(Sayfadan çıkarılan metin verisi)
━━━━━━━━━━━━━━━━━━━━━━━━━━━━━━

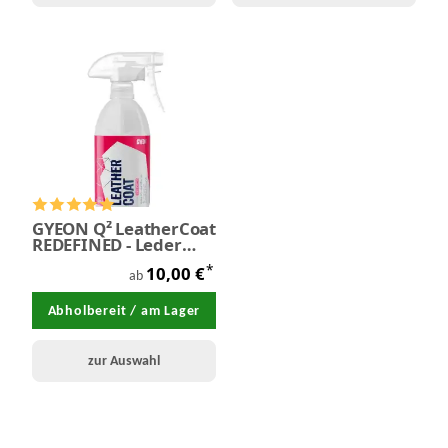
GYEON Q² LeatherCoat
REDEFINED - Leder
Keramikversiegelung
*
10,00 €
ab
Abholbereit / am Lager
zur Auswahl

━━━━━━━━━━━━━━━━━━━━━━━━━━━━━━

Kayıtları düzenle: bütün satırları yeniden yaz, yalnızca "Lager" yerine "Depot" koy, gerisini hiç değiştirme. Resimleri cevaba ekleme.

GYEON Q² LeatherCoat
REDEFINED - Leder
Keramikversiegelung
*
10,00 €
ab
Abholbereit / am Depot
zur Auswahl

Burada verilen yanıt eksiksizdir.